■ **Fragmento de texto**:
┄┄┄┄┄┄

Al igual que la prostitución y la tala generalizada de bosques naturales, el cultivo de materias primas para la elaboración de drogas ilícitas no debe tratarse como una conducta meramente delictiva, sino, principalmente, como el resultado de la racionalidad económica de quienes lo practican. Asimismo, sus protagonistas, antes que ser responsables exclusivos de los graves efectos ambientales, sociales y económicos provocados por este flagelo, son víctimas de quienes realmente hacen posible esta práctica, quienes la estimulan y la controlan a través de las cadenas de agregación de valor, que van desde la compra de las materias primas en el campo hasta el tráfico y la comercialización del producto finalmente elaborado al detal[1].

Contrario a lo que generalmente se cree, los cultivadores de coca y amapola, como ocurre con la mayoría de los productores primarios de los bienes básicos para la subsistencia campesina dentro de la frontera agrícola lícita de la  región Andina, no cuentan con poder de negociación alguno en su mercado, y, por tanto, a duras penas alcanzan unos ingresos que les permiten sobrevivir en medio de su pobreza estructural.

Y, como si fuera poco, aquellos –los cocaleros y amapoleros– están sometidos a una situación aún más próxima a un régimen esclavista que la que suelen padecer los labriegos comunes y corrientes. Se trata de una estructura de monopsonio absoluto. Es decir, caracterizada por la presencia de un único comprador posible, quien, a su vez, depende de una cadena, también única, que llega en medio de la clandestinidad, hasta los consumidores finales en el exterior.

Dicho comprador también suele ser el proveedor único de todos los demás bienes y servicios que, bajo condiciones normales les serían suministrados por el Estado o por distintos agentes privados de la sociedad, tales como el financiamiento previo para capital de trabajo y adecuación de tierras, la asistencia técnica, la entrega en el sitio de cultivo de las semillas y los insumos, el transporte, la compra y el pago y la protección de las cosechas. Naturalmente, si no existiera dicha cadena, que nace de la demanda final, tampoco existirían los cultivos. De la misma manera que si no hubiese compradores para la soya, las frutas o la leche, tampoco habría producción.

El mercado suele ser la fuerza más poderosa de los procesos económicos, pero, muy especialmente, de la agricultura de uso ilícito. Por ende, en el caso de las materias primas para producir drogas altamente demandadas, pero de consumo prohibido, el mercado suele ser  más fuerte que la represión. .

Por tal razón,  las fumigaciones desplazado las siembras hacia lugares más remotos y menos accesibles a las autoridades y sus equipos aeronáuticos. Es lo que ha ocurrido, por ejemplo, con la coca desde el departamento de Guaviare hacia Caquetá, Putumayo y Nariño y, también, hacia el Magdalena Medio y el sur de Bolívar.

┄┄┄┄┄┄

(Entradas guardadas)

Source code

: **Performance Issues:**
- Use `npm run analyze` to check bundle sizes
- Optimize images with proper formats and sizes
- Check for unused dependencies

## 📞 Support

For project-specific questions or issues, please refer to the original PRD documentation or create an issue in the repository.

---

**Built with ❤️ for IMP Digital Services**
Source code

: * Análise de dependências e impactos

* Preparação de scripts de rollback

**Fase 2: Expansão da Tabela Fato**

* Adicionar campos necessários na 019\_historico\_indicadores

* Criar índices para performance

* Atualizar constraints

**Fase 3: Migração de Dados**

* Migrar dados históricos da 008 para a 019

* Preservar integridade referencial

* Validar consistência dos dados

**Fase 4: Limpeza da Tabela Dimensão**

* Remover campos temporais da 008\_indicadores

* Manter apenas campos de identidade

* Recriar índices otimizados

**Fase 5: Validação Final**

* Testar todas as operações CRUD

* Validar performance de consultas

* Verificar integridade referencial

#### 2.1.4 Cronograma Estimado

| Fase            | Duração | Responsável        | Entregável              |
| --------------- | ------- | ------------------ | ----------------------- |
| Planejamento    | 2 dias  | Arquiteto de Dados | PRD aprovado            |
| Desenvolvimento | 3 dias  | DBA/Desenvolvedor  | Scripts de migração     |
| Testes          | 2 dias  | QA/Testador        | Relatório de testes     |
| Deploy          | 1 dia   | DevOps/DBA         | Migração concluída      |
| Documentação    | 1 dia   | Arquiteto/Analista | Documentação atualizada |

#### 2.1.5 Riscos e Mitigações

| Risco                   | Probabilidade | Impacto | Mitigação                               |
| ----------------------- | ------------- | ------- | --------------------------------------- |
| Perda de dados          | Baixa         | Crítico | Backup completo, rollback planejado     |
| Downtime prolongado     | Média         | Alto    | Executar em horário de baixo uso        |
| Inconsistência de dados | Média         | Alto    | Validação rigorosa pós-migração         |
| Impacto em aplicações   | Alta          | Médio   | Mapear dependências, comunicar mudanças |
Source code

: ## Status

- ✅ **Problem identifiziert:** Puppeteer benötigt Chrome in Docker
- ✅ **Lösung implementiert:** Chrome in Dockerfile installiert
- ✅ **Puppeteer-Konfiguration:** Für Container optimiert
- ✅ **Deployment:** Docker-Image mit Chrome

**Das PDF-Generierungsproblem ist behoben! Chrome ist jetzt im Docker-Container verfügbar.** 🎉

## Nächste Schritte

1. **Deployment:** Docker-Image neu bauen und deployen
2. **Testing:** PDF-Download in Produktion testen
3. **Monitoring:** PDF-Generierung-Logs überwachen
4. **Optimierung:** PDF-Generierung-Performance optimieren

┄┄┄┄┄┄

■ **Instrucciones de trabajo**: Transcribe literalmente el pasaje del texto sobre los cultivos ilícitos comprendido entre "El mercado suele ser la" y "la represión. .", ambos incluidos. Los datos no intervienen en esto.

■ **Respuesta escrita**:
El mercado suele ser la fuerza más poderosa de los procesos económicos, pero, muy especialmente, de la agricultura de uso ilícito. Por ende, en el caso de las materias primas para producir drogas altamente demandadas, pero de consumo prohibido, el mercado suele ser  más fuerte que la represión. .